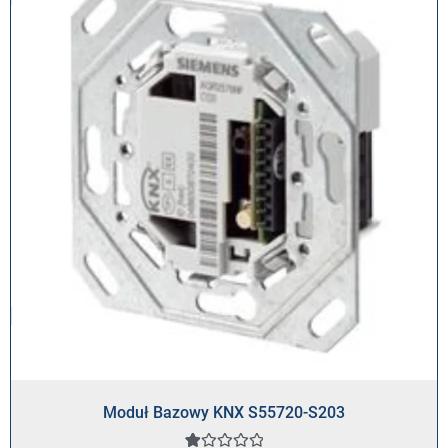
Moduł Bazowy KNX S55720-S203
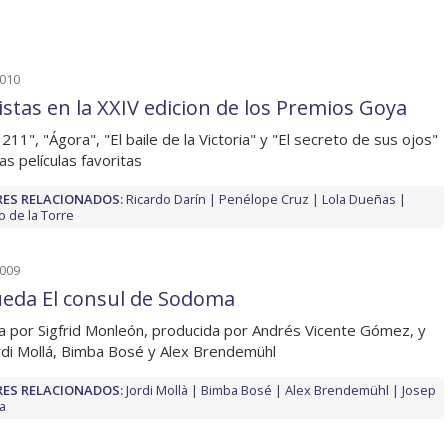
2010
listas en la XXIV edicion de los Premios Goya
211", "Ágora", "El baile de la Victoria" y "El secreto de sus ojos"
as películas favoritas
ES RELACIONADOS:
Ricardo Darín
Penélope Cruz
Lola Dueñas
o de la Torre
2009
ueda El consul de Sodoma
da por Sigfrid Monleón, producida por Andrés Vicente Gómez, y
rdi Mollá, Bimba Bosé y Alex Brendemühl
ES RELACIONADOS:
Jordi Mollà
Bimba Bosé
Alex Brendemühl
Josep
a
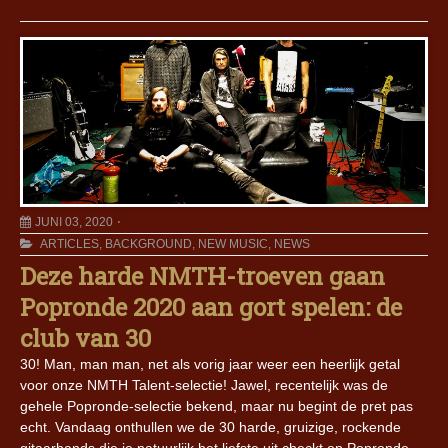
JUNI 03, 2020
ARTICLES
,
BACKGROUND
,
NEW MUSIC
,
NEWS
Deze harde NMTH-troeven gaan
Popronde 2020 aan gort spelen: de
club van 30
30! Man, man man, net als vorig jaar weer een heerlijk getal
voor onze NMTH Talent-selectie! Jawel, recentelijk was de
gehele Popronde-selectie bekend, maar nu begint de pret pas
echt. Vandaag onthullen we de 30 harde, gruizige, rockende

▶ Problem requirements
The lines above starting at the one that holds "da por Sigfrid" and ending at the one that holds "voor onze NMTH" are to be written out exactly, ends included, and no pictures are to be copied.

▶ Response to this exercise
da por Sigfrid Monleón, producida por Andrés Vicente Gómez, y
rdi Mollá, Bimba Bosé y Alex Brendemühl
ES RELACIONADOS:
Jordi Mollà
Bimba Bosé
Alex Brendemühl
Josep
a
JUNI 03, 2020
ARTICLES
,
BACKGROUND
,
NEW MUSIC
,
NEWS
Deze harde NMTH-troeven gaan
Popronde 2020 aan gort spelen: de
club van 30
30! Man, man man, net als vorig jaar weer een heerlijk getal
voor onze NMTH Talent-selectie! Jawel, recentelijk was de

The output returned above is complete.